• **Data for analysis**

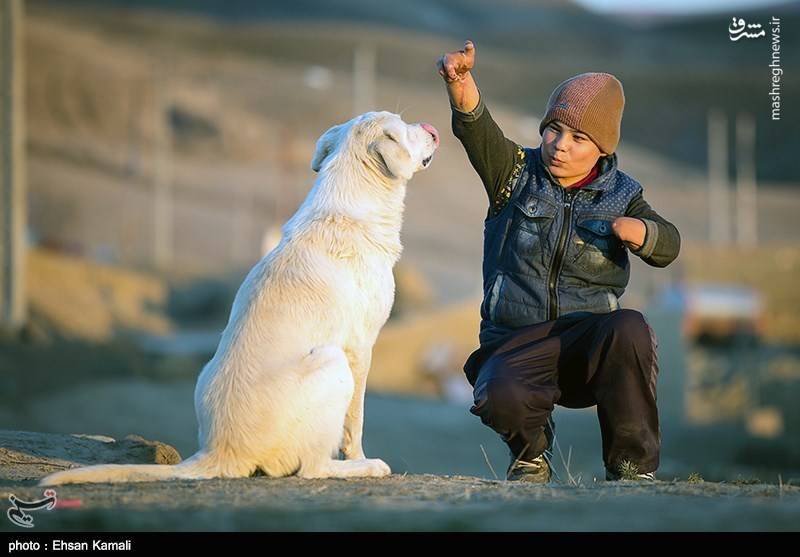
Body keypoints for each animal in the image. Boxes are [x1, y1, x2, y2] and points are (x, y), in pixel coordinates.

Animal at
* * *
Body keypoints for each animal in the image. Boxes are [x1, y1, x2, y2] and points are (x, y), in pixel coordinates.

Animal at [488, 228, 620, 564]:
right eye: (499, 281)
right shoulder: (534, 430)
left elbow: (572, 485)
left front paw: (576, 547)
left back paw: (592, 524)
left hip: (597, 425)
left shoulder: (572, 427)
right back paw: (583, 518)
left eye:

• **Instructions to follow**
Give only the number of lines in the entries above that contain the string "left".

• **Your response**
6